While the above is intended to be humorous, it is still actually true. Using different words, what I have written above is exactly what contemporary bodybuilding ‘wisdom’ boils down to. The advice is ABSURD and about as backward as any training advice could be! Few people will ever develop the physique they are capable of following standard bodybuilding advice and what they do build will take an order of magnitude more work and more time.

The Truth

Really the truth about weight training for muscle gain is very simple. Like most goals, the best way to formulate a plan of attack is consider the end point and then work backwards. And the only thing we know with certainty about our end-goal of training for more muscle is:

If you have significantly more muscle TISSUE (ie not just muscles inflated with water) then you MUST be significantly stronger on the most basic, fundamental exercises (ie squat, deadlift, presses)!

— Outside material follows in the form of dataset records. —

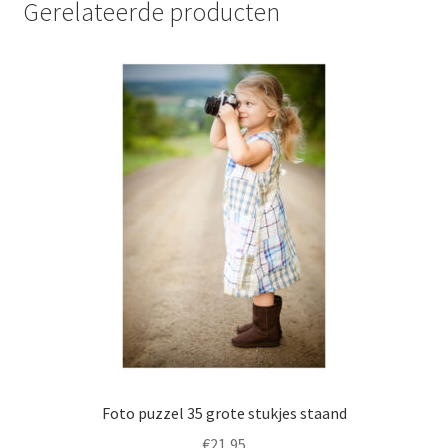
Gerelateerde producten
Foto puzzel 35 grote stukjes staand
€
21,95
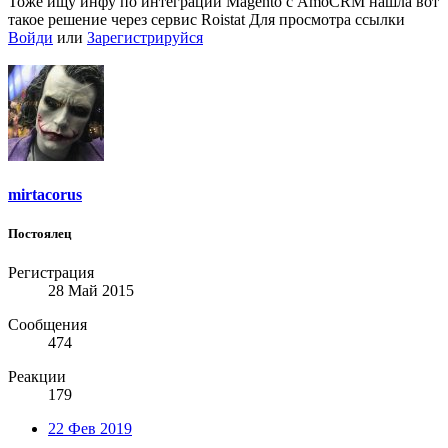
Тоже ищу инфу по интеграции Magento с AmoCRM нашла вот
такое решение через сервис Roistat
Для просмотра ссылки
Войди
или
Зарегистрируйся
mirtacorus
Постоялец
Регистрация
28 Май 2015
Сообщения
474
Реакции
179
22 Фев 2019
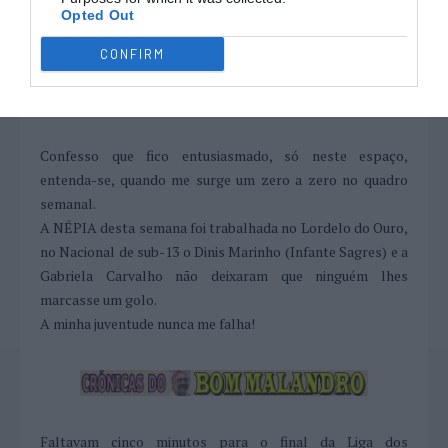
15, com o regresso a este espaço dos guarda-redes do
Opted Out
Anadia, Joel Pereira (5) e Martim Martins (8).
CONFIRM
Confesso que fico entusiasmado, só neste espaço,
entenda-se, quando me surge um zero a zero no quadro
semanal.
A NÉPIA desta semana foi trabalhada no Lordelo do Ouro,
no Nacional de sub-13 o Dinis Marinho (Infante Sagres) e a
Gabriela Carvalho não deixaram que ninguém lhes
marcasse um golo.
A minha juventude nunca me falha!
Faltavam cinco minutos para o final da Liga dos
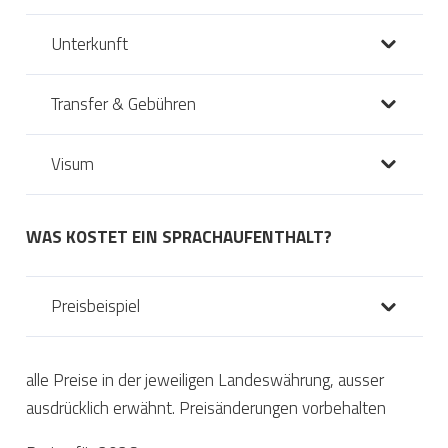
Unterkunft
Transfer & Gebühren
Visum
WAS KOSTET EIN SPRACHAUFENTHALT?
Preisbeispiel
alle Preise in der jeweiligen Landeswährung, ausser
ausdrücklich erwähnt. Preisänderungen vorbehalten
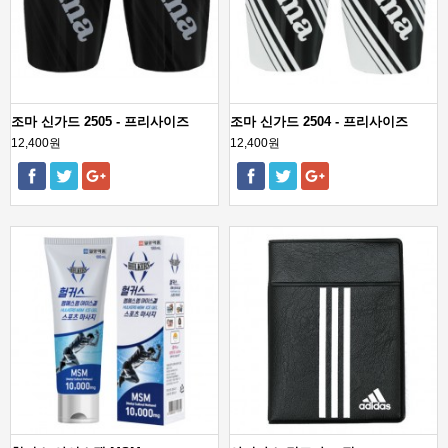
조마 신가드 2505 - 프리사이즈
조마 신가드 2504 - 프리사이즈
12,400원
12,400원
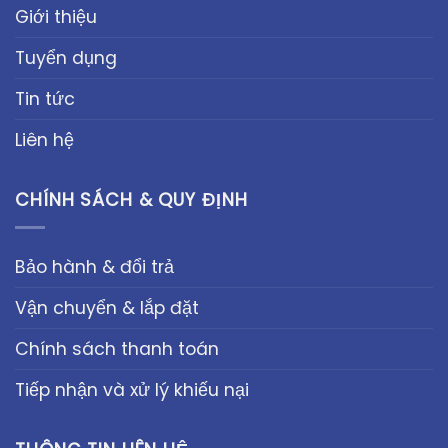
Giới thiệu
Tuyển dụng
Tin tức
Liên hệ
CHÍNH SÁCH & QUY ĐỊNH
Bảo hành & đổi trả
Vận chuyển & lắp đặt
Chính sách thanh toán
Tiếp nhận và xử lý khiếu nại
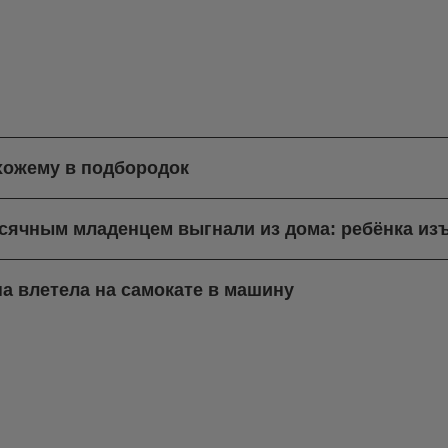
хожему в подбородок
есячным младенцем выгнали из дома: ребёнка из
а влетела на самокате в машину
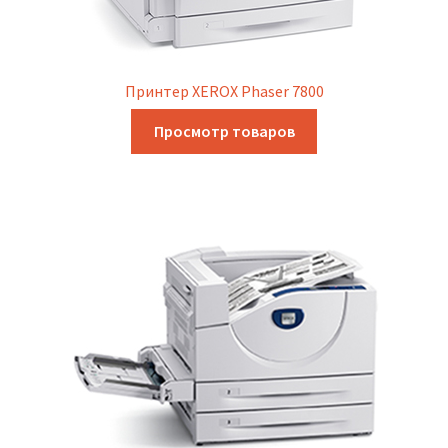
Принтер XEROX Phaser 7800
Просмотр товаров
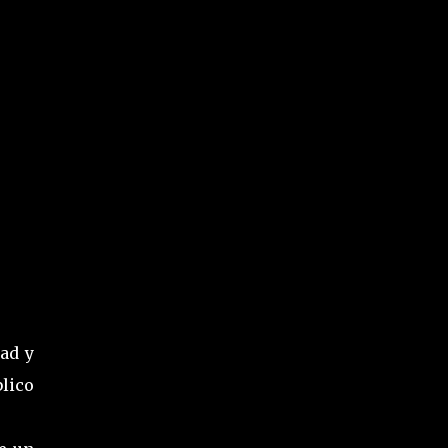
dad y
lico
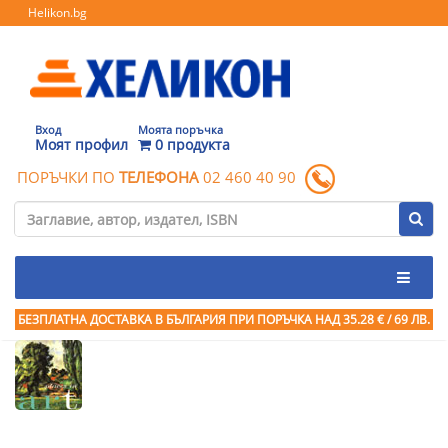
Helikon.bg
Вход
Моята поръчка
Моят профил
0 продукта
ПОРЪЧКИ ПО
ТЕЛЕФОНА
02 460 40 90
БЕЗПЛАТНА ДОСТАВКА В БЪЛГАРИЯ ПРИ ПОРЪЧКА
НАД 35.28 € / 69 ЛВ.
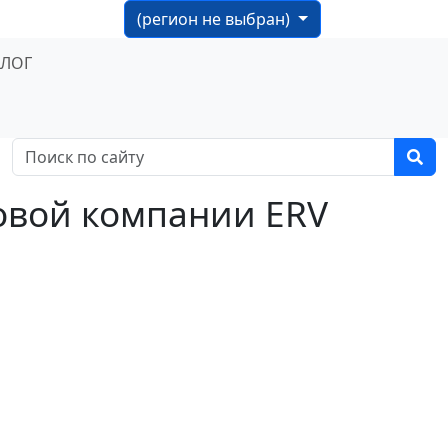
(регион не выбран)
БЛОГ
овой компании ERV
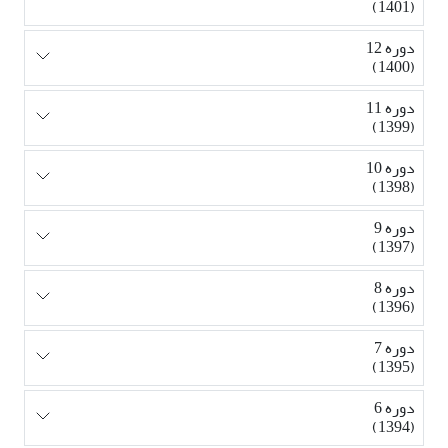
(1401)
دوره 12
(1400)
دوره 11
(1399)
دوره 10
(1398)
دوره 9
(1397)
دوره 8
(1396)
دوره 7
(1395)
دوره 6
(1394)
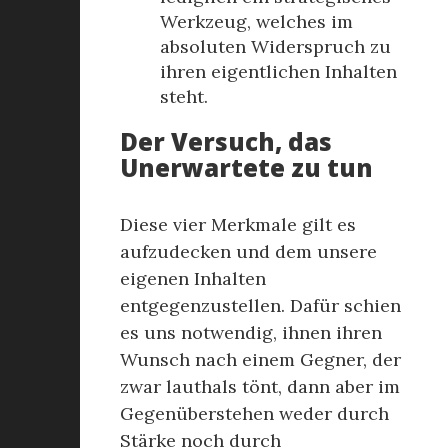
Werkzeug, welches im
absoluten Widerspruch zu
ihren eigentlichen Inhalten
steht.
Der Versuch, das
Unerwartete zu tun
Diese vier Merkmale gilt es
aufzudecken und dem unsere
eigenen Inhalten
entgegenzustellen. Dafür schien
es uns notwendig, ihnen ihren
Wunsch nach einem Gegner, der
zwar lauthals tönt, dann aber im
Gegenüberstehen weder durch
Stärke noch durch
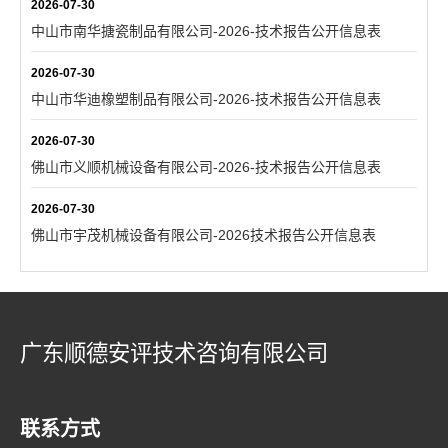
2026-07-30
中山市南华搪瓷制品有限公司-2026-技术报告公开信息表
2026-07-30
中山市华迪橡塑制品有限公司-2026-技术报告公开信息表
2026-07-30
佛山市义顺机械设备有限公司-2026-技术报告公开信息表
2026-07-30
佛山市宇茂机械设备有限公司-2026技术报告公开信息表
广东顺德安评技术咨询有限公司
联系方式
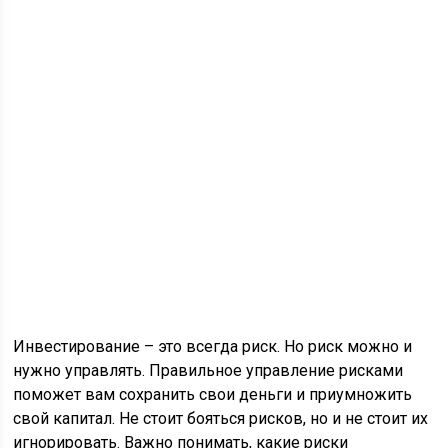
Инвестирование – это всегда риск. Но риск можно и
нужно управлять. Правильное управление рисками
поможет вам сохранить свои деньги и приумножить
свой капитал. Не стоит бояться рисков, но и не стоит их
игнорировать. Важно понимать, какие риски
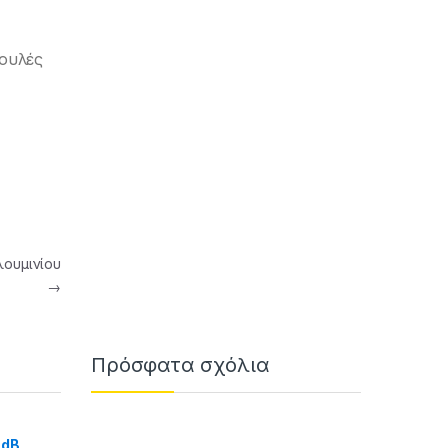
ουλές
ουμινίου
→
Πρόσφατα σχόλια
 dB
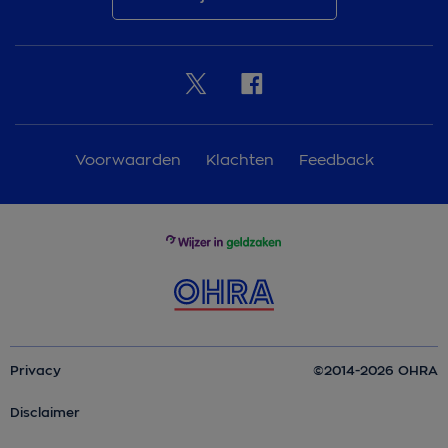
Voorwaarden
Klachten
Feedback
Privacy
©2014-2026 OHRA
Disclaimer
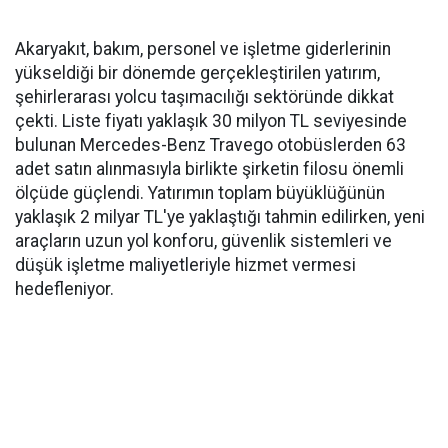
Akaryakıt, bakım, personel ve işletme giderlerinin
yükseldiği bir dönemde gerçekleştirilen yatırım,
şehirlerarası yolcu taşımacılığı sektöründe dikkat
çekti. Liste fiyatı yaklaşık 30 milyon TL seviyesinde
bulunan Mercedes-Benz Travego otobüslerden 63
adet satın alınmasıyla birlikte şirketin filosu önemli
ölçüde güçlendi. Yatırımın toplam büyüklüğünün
yaklaşık 2 milyar TL'ye yaklaştığı tahmin edilirken, yeni
araçların uzun yol konforu, güvenlik sistemleri ve
düşük işletme maliyetleriyle hizmet vermesi
hedefleniyor.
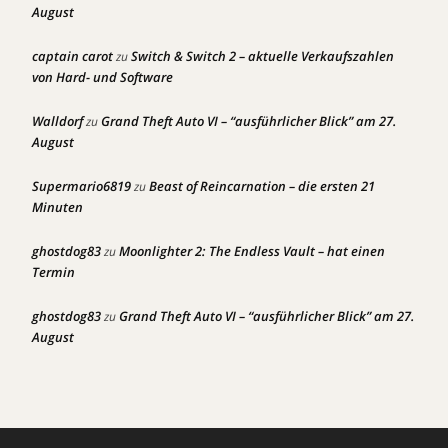
August
captain carot
Switch & Switch 2 – aktuelle Verkaufszahlen
zu
von Hard- und Software
Walldorf
Grand Theft Auto VI – “ausführlicher Blick” am 27.
zu
August
Supermario6819
Beast of Reincarnation – die ersten 21
zu
Minuten
ghostdog83
Moonlighter 2: The Endless Vault – hat einen
zu
Termin
ghostdog83
Grand Theft Auto VI – “ausführlicher Blick” am 27.
zu
August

Muscle is extremely efficient. You don’t need to gain much muscle for a significant increase in strength. To gain so much muscle that it fills out your clothes and can be seen in the mirror you are going to be tremendously stronger. Think 50+kg more on your big barbell exercises to be muscularly larger enough to be noticeable. Think 200+kg on your major lifts to go from nothing to World class. So if you are no stronger, or barely stronger, then you CANNOT have significantly more muscle tissue. Therefore:

training to FAIL to get stronger is training to FAIL to grow muscle!

Given that training to not get strong means certain failure for growing muscle, it makes sense to train for strength. There is no other measurably relevant variable to train for. And its as simple as that!